During the past decade there have been many advances in the science of measuring health- related quality of life (see Guyatt, et al.). There is increasing agreement on the dimensions of QL that are essential to consider. These include physical functioning (performance of self-care activities, functional status, mobility, physical activities, and role activities such as work or household responsibilities); disease and treatment-related symptoms (specific symptoms from the disease such as pain or shortness of breath, or side effects of drug therapy such as nausea, hair loss, impotence or sedation); psychologicalfunctioning(anxiety or depression; positive well-being); social functioning (disruptions in normal social activities). Additional considerations in the evaluation of QL may include spiritual or existential concerns, sexual functioning and body image, and satisfaction with health care. Several generic and cancer-specific instruments are available to measure the QL of patients. Examples include the Medical Outcomes Study (MOS) Instruments, the EORTC-Quality of Life Questionnaire, the Functional Living Index-Cancer (FLIC), the &cer Rehabilitation Evaluation System (CARES), and the Functional Assessment of Cancer Therapy (FACT). All of these instruments have been used with cancer patients, and in particular, several have been extensively used with lung cancer patients.
There are several reasons for considering the assessment of QL in lung cancer patients: 1) to measure outcome in a clinical trial; 2) to describe the impact of the disease and treatment on patient function; 3) to monitor clinical care; 4) to predict survival. Lung cancer patients have been the target of QL studies for all of these reasons, primarily because of the serious symptoms related to the disease and its treatment, as well as the challenge of finding effective therapies.

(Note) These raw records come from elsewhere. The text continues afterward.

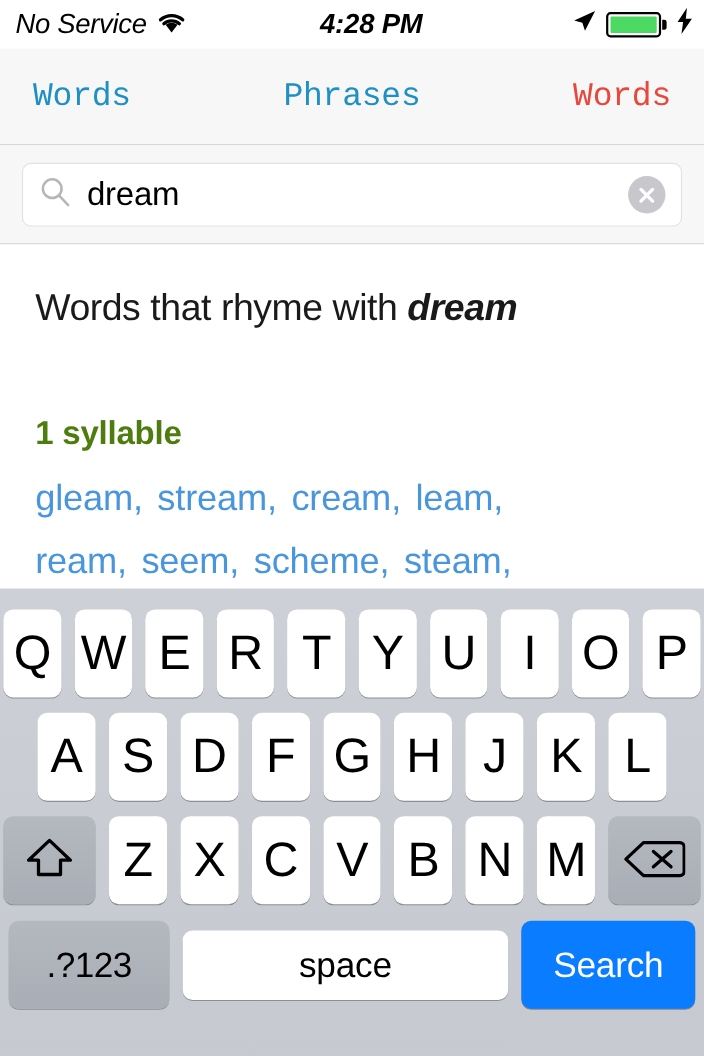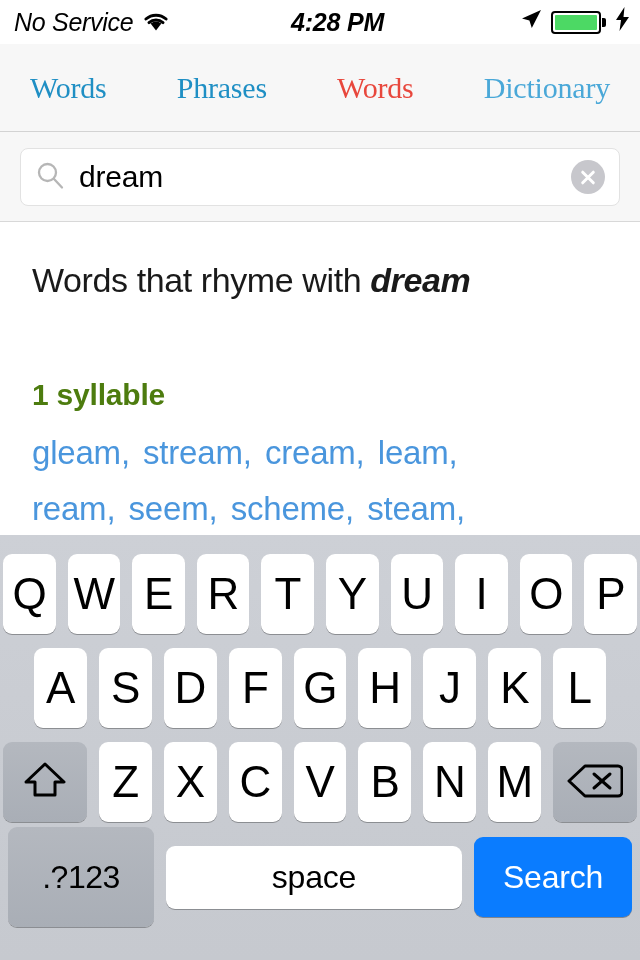--- a/index.html
+++ b/index.html
@@ -99,21 +99,21 @@
     display: flex;
     align-items: center;
     justify-content: space-between;
     padding: 0 28px;
   }
   .tab-item {
     font-size: 30px;
     letter-spacing: -0.2px;
     background: none;
     border: none;
-    font-family: Liberation Serif, serif;
+    font-family: Liberation Mono, monospace;
     cursor: pointer;
     padding: 6px 2px;
     line-height: 1;
     white-space: nowrap;
   }
 
   
   .search-area {
     width: 640px;
     height: 90px;
@@ -262,21 +262,21 @@
     height: 80px;
     flex: 0 0 84px;
     border: none;
     cursor: pointer;
     color: #000;
   }
   .key-123 {
     background: linear-gradient(180deg,#b4b8bf 0%, #a9aeb6 100%);
     border-radius: 9px;
     box-shadow: 0 1px 0 rgba(136,138,142,0.95);
-    height: 100px;
+    height: 80px;
     flex: 0 0 146px;
     border: none;
     cursor: pointer;
     font-size: 32px;
     color: #000;
     font-family: inherit;
     letter-spacing: -0.5px;
     display: flex;
     align-items: center;
     justify-content: center;
@@ -350,21 +350,20 @@
           <path d="M9.5 0 L1 13 L6 13 L4.5 24 L14 10 L8.5 10 Z" fill="#000"></path>
         </svg>
       </span>
     </div>
   </div>
 
   <div class="tab-bar">
     <button class="tab-item" style="color:#1f8fc4">Words</button>
     <button class="tab-item" style="color:#1f8fc4">Phrases</button>
     <button class="tab-item" style="color:#e8473c">Words</button>
-    <button class="tab-item" style="color:#4aa8d8">Dictionary</button>
   </div>
 
   <div class="search-area">
     <div class="search-field">
       <span class="search-glass">
         <svg width="30" height="30" viewBox="0 0 30 30" aria-hidden="true">
           <circle cx="12.5" cy="12.5" r="8.5" stroke="#b6b6b6" stroke-width="2.3" fill="none"></circle>
           <line x1="18.8" y1="18.8" x2="27" y2="27.5" stroke="#b6b6b6" stroke-width="2.3" stroke-linecap="round"></line>
         </svg>
       </span>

Nevertheless, there have been a number of obstacles to measurement of QL with lung cancer patients. In spite of the enthusiasm for adding QL as an outcome in lung cancer treatment trials, a number of investigators have had difficulties with incomplete QL data collection. As patients deteriorate clinically, it becomes more difficult to obtain their cooperation in completing paper and pencil tests. Often adequate resources have not been available to collect QL data in a timely fashion. In addition, the brief survival time of patients with advanced lung cancer can lead to differential attrition and loss of data for the QL study. This situation complicates the data analysis process, since only survivors are available for QL assessments.
In spite of these difficulties, QL assessment is now regularly discussed as a measurable outcome in cancer treatment. Clinicians and researchers should familiarize themselves with the tools and procedures for measuring QL and should consider the inclusion of a QL assessment for evaluating the treatment, symptoms, or quality of care of patients with lung cancer.